Request:
After locating the line with "Minimale afname" below, output it and each following line exactly, stopping after the line with "पत्तियां मुड़ी हुई". No pictures.
::: Data supplied :::
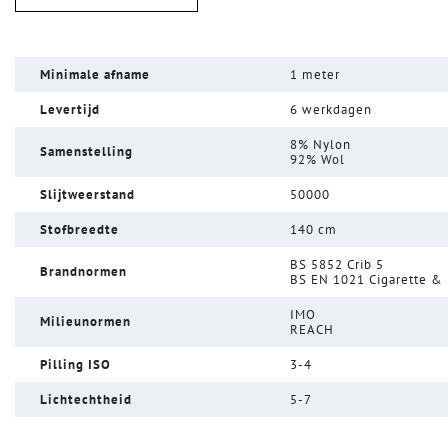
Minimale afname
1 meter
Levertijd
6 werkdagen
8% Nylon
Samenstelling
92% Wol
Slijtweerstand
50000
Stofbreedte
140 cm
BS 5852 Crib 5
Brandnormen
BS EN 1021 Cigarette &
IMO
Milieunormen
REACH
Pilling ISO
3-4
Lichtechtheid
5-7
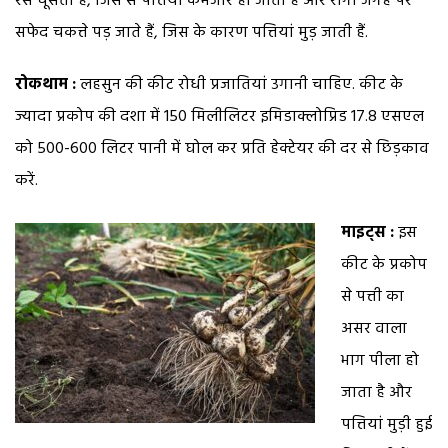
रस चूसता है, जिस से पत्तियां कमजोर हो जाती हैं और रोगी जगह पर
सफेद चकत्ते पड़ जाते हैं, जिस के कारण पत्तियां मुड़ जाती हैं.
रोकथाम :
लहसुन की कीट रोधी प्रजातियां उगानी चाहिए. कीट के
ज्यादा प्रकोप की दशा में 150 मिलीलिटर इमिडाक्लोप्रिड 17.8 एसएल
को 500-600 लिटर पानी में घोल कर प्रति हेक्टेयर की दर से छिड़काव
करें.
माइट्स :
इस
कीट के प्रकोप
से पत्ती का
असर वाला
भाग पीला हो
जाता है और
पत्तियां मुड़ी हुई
:::
::: Data supplied :::
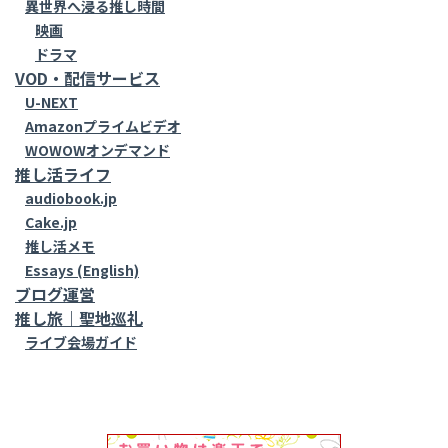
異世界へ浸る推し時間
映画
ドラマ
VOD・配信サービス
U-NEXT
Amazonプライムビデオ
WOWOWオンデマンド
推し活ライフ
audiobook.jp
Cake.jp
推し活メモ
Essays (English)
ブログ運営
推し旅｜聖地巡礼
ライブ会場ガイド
:::
Response to this exercise:
Minimale afname
1 meter
Levertijd
6 werkdagen
8% Nylon
Samenstelling
92% Wol
Slijtweerstand
50000
Stofbreedte
140 cm
BS 5852 Crib 5
Brandnormen
BS EN 1021 Cigarette &
IMO
Milieunormen
REACH
Pilling ISO
3-4
Lichtechtheid
5-7
रस चूसता है, जिस से पत्तियां कमजोर हो जाती हैं और रोगी जगह पर
सफेद चकत्ते पड़ जाते हैं, जिस के कारण पत्तियां मुड़ जाती हैं.
रोकथाम :
लहसुन की कीट रोधी प्रजातियां उगानी चाहिए. कीट के
ज्यादा प्रकोप की दशा में 150 मिलीलिटर इमिडाक्लोप्रिड 17.8 एसएल
को 500-600 लिटर पानी में घोल कर प्रति हेक्टेयर की दर से छिड़काव
करें.
माइट्स :
इस
कीट के प्रकोप
से पत्ती का
असर वाला
भाग पीला हो
जाता है और
पत्तियां मुड़ी हुई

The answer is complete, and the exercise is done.